The Sheriff flipped open a small notepad.  “Her name is Shirley Baxter.  Thirty nine years old.  Unemployed.  Married at the time of her death to the good Reverend William Baxter, currently in custody.” 
“That’d be my client,” Melvin said.  He put his hands behind his back, paced a circle around the tree as he meditated on the circumstances, momentarily forgetting the raining blood, which now splattered down on his foot.  He lifted his foot into the air and scowled.   
The representatives of law enforcement chuckled merrily.  A deputy shook his head.  “You should’ve worn your huntin’ boots.”
“I paid forty dollars for these loafers.”
“What’s a matter, Melvin?  You act like you’ve never seen a voodoo killin’ before.” Sheriff Ford said.
“Is that what this is?”
“That’s what the colored folks are saying.”
“Are they now?”
“They are indeed.  They say our chief suspect is a practitioner of the black arts.”
“This is the first I heard about voodoo.”  It surely would not be the last.
Melvin turned to the sheriff.  “You say you have the reverend in custody?” 
The sheriff dropped his toothpick on the ground and then pulled a cigarette out of his shirt pocket.  He was a big man with a belly like a bass drum.  He lit his cigarette with a Zippo lighter and then blew a stream of smoke into the air above his head.
“I wouldn’t show him the respect of calling him reverend, but yeah, he’s in route to the jailhouse as we speak.”
“What’s your evidence?”
“The rope came from a hook in his shed.  There’s another coil just like it.  Found a hunting knife under his bed.  Looks like a match.”
 “What about motive?”
The sheriff waved his hand dismissively.  “Aw Melvin, you know how these folks are with their women.  He was probably running around with another gal, and when she raised a stink, he put her on the butcher’s block.”

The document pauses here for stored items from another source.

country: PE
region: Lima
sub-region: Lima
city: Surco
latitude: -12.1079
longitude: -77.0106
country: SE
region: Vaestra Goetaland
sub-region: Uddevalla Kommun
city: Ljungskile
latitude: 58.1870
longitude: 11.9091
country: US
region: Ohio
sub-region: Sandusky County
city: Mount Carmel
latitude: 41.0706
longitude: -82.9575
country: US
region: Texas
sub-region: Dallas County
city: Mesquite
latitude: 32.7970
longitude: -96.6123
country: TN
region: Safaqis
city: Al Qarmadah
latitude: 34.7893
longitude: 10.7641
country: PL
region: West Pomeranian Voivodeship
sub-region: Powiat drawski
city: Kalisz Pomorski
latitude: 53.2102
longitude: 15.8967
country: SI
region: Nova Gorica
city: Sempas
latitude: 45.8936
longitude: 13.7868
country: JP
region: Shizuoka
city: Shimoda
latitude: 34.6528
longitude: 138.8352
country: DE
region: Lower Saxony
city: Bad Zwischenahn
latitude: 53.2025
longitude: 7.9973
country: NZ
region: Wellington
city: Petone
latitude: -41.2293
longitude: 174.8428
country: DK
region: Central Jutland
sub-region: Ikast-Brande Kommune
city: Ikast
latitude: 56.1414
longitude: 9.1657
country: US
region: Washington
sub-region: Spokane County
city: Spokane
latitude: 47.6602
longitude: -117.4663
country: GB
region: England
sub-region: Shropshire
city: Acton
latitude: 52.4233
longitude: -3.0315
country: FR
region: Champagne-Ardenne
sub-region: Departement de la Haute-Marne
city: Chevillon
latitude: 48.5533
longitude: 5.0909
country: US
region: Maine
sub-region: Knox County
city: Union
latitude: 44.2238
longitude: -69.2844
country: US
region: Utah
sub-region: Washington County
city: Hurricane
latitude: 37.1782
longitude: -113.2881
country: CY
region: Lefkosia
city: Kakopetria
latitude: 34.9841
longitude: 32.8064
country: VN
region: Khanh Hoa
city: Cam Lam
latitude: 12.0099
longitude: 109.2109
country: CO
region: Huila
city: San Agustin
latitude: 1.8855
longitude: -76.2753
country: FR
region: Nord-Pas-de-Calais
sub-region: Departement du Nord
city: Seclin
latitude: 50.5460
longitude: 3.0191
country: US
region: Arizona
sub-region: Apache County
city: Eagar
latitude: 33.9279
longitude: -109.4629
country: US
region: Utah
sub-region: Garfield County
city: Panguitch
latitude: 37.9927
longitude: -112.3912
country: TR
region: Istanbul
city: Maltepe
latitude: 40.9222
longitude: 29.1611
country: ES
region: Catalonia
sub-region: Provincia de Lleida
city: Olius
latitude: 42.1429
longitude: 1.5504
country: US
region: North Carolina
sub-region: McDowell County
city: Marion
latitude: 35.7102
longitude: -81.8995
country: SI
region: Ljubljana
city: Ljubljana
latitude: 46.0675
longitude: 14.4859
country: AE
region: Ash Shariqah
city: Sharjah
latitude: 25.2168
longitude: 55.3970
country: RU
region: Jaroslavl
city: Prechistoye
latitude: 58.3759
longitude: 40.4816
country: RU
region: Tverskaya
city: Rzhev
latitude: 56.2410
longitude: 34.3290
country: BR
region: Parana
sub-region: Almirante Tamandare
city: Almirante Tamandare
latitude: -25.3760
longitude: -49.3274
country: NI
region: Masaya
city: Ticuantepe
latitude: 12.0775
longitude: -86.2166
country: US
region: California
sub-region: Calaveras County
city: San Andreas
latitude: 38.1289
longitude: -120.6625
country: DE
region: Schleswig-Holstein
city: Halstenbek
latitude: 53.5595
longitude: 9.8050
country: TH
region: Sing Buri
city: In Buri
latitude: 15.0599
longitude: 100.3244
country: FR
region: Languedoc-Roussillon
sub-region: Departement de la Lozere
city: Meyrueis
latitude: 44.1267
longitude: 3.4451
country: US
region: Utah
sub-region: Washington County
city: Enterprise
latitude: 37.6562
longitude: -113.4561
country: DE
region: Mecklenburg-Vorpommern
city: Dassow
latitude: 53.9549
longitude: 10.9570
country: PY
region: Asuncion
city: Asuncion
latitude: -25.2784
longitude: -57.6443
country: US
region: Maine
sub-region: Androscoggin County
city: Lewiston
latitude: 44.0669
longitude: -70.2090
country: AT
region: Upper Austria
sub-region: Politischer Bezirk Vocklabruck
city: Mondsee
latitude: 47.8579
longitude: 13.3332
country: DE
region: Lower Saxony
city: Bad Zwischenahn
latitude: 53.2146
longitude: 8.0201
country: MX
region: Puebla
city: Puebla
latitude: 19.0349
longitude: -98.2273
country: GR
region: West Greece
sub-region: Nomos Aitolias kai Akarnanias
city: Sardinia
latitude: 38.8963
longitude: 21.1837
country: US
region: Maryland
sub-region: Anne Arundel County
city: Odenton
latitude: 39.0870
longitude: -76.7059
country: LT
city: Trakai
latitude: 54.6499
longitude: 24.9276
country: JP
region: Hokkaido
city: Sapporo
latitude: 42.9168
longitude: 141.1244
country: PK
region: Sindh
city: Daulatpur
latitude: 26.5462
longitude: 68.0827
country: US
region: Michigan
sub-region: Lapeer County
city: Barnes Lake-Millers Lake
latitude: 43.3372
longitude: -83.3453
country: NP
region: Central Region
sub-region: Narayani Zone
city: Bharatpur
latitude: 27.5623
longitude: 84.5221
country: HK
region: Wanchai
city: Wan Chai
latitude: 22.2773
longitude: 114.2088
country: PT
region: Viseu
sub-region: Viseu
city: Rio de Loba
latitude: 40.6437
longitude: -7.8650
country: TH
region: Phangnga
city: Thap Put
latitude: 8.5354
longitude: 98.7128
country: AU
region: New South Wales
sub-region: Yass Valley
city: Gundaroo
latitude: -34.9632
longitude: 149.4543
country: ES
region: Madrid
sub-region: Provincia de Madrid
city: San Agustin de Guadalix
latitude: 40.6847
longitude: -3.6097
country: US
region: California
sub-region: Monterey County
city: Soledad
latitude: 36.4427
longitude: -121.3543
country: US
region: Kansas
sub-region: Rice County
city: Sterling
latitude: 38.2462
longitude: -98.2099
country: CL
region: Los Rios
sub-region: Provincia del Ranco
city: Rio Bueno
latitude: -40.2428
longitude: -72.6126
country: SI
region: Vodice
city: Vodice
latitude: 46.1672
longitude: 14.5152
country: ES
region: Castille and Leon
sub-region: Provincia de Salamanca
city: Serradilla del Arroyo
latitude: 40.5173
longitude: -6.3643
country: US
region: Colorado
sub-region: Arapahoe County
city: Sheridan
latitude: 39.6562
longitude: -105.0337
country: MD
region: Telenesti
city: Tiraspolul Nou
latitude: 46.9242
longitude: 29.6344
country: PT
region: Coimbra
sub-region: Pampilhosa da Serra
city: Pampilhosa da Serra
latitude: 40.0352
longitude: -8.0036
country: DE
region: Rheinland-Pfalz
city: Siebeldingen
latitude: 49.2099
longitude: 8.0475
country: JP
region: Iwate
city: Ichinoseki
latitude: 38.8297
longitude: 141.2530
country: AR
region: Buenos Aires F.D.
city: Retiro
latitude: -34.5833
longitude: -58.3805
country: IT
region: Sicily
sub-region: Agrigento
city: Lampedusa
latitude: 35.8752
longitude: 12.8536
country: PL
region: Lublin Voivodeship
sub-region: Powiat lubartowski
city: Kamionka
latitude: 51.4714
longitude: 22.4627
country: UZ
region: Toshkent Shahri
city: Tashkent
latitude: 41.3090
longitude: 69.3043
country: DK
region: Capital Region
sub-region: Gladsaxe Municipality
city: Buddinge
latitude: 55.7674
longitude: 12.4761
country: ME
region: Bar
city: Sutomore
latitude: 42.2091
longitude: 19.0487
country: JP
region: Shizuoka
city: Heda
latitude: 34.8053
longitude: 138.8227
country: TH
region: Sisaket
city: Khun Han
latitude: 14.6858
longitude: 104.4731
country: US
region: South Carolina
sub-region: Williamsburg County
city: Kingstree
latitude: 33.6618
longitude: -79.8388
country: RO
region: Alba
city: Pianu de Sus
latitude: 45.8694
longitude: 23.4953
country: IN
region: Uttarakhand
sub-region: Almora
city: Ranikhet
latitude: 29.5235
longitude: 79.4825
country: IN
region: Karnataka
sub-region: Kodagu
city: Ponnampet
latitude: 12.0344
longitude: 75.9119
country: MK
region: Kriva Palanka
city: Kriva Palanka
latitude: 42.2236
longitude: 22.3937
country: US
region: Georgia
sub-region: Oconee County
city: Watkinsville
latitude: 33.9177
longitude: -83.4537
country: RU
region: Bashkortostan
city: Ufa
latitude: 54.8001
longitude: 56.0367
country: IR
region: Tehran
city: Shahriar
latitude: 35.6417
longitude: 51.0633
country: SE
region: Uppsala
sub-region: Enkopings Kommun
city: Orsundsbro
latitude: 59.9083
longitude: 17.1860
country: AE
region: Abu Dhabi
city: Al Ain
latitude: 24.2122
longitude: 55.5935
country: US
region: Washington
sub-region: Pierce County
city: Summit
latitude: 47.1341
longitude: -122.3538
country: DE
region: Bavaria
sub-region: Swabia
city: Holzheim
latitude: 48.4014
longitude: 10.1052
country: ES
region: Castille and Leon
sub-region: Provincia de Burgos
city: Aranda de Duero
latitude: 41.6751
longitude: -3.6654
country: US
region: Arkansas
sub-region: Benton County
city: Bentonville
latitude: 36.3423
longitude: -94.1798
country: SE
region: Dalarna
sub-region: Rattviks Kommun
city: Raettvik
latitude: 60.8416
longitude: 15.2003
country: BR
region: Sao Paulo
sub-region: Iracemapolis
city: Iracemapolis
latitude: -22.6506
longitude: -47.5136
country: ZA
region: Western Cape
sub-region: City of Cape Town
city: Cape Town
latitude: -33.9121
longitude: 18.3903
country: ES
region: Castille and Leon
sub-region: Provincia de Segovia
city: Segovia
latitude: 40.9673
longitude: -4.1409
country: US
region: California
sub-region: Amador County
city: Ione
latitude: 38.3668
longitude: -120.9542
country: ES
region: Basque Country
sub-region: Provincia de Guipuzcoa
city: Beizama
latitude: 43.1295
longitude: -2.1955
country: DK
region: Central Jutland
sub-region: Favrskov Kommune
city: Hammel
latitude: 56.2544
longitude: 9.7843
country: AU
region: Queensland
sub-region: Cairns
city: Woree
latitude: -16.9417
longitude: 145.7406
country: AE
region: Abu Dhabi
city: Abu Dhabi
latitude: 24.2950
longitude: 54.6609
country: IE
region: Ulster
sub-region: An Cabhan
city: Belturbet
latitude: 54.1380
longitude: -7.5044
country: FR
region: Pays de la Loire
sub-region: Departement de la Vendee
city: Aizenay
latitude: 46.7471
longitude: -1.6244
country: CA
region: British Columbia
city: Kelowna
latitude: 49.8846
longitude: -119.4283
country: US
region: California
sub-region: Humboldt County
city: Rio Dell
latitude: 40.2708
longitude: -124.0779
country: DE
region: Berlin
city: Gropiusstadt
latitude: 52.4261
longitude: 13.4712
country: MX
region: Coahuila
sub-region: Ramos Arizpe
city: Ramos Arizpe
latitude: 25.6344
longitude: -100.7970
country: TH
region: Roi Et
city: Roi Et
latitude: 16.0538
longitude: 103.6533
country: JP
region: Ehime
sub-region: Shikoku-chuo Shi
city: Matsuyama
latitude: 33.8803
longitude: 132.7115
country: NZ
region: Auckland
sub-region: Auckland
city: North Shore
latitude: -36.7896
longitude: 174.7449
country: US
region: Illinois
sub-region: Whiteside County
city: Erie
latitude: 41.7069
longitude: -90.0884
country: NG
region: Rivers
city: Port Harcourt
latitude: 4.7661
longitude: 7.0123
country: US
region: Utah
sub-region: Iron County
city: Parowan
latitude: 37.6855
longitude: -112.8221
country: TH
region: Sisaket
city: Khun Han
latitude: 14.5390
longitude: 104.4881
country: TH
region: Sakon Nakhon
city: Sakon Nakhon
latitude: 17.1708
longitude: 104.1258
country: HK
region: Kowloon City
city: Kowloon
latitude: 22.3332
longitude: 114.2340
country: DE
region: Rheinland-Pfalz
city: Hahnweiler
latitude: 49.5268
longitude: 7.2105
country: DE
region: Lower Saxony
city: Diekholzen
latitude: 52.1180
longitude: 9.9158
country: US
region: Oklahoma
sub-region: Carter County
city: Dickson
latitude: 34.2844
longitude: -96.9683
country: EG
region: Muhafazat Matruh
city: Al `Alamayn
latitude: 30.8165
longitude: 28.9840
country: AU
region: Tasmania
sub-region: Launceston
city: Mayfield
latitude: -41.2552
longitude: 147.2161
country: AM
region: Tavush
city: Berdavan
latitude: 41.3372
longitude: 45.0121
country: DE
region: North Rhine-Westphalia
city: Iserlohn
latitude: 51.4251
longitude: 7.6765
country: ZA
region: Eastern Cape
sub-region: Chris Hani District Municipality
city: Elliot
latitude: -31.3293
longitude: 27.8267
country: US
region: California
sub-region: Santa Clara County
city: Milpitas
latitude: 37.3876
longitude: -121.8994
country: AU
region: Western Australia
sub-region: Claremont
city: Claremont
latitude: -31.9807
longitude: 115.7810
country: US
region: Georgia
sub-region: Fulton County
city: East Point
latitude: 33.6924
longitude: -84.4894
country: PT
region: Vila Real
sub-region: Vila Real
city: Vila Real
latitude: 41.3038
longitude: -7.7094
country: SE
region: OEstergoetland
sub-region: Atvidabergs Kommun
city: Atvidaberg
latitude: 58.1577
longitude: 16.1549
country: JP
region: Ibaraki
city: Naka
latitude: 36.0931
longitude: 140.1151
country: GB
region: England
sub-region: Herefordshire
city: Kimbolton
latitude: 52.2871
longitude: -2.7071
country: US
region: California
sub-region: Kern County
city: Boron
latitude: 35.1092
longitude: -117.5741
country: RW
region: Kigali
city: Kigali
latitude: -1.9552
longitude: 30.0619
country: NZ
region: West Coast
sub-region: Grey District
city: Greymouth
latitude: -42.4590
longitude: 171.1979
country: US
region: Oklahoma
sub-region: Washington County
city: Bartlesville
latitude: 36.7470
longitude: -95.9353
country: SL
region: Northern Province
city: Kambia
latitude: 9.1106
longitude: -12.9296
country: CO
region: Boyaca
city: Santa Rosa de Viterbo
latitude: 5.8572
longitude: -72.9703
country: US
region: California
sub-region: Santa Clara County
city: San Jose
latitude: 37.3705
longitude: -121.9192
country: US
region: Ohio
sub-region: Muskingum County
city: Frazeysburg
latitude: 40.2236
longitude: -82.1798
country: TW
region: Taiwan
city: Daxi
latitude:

“Along with all them chickens?”
Sheriff Ford coughed and spat on the ground.  “Who the hell knows?  Probably some crazy pagan nonsense brought over from Africa.”
“How can you be sure it’s the same knife?”
The sheriff pointed at the corpse.  “The blade looks to fit them holes, but we’ll have an examiner test the body. Also, there’s a GBI man on the way out here to look over the crime scene.  He’ll probably have his people double check.”
“What’s his name?”
 “Detective Abel.  You know him?”
“I see him around from time to time.  He’s testified against a few of my clients.” 
Abel was as capable as his name implied.  He’d worked for the Georgia Bureau of Investigation for several years and had earned a solid reputation for detective work.  Melvin hoped the sheriff and his boys would disrupt the crime scene and destroy any other evidence Abel might find.  He turned to go, but the sheriff stopped him cold with a line intentionally delivered to sound like an afterthought.
“We also have an eyewitness.”
“The hell you say.” 
“Saw him coming out of the woods half naked with a shovel in his hand not four hours ago.” 
“Where’s the shovel?”
“We’re looking for that.”
“Well, let me know when you find it,” Melvin said as he wandered toward his car.  He looked calm, but in his head he cursed this horrendous piece of luck.  The prosecution had, in all likelihood, the murder weapon and enough circumstantial evidence to convict his client.  It didn’t help matters that the Reverend was black and the jury would be chosen from a pool that was majority white.  If Baxter copped a plea, the insurance wouldn’t pay out on the policy. 
Melvin berated himself for taking the case in the first place and vowed never again to agree to anything before having at least one cup of coffee.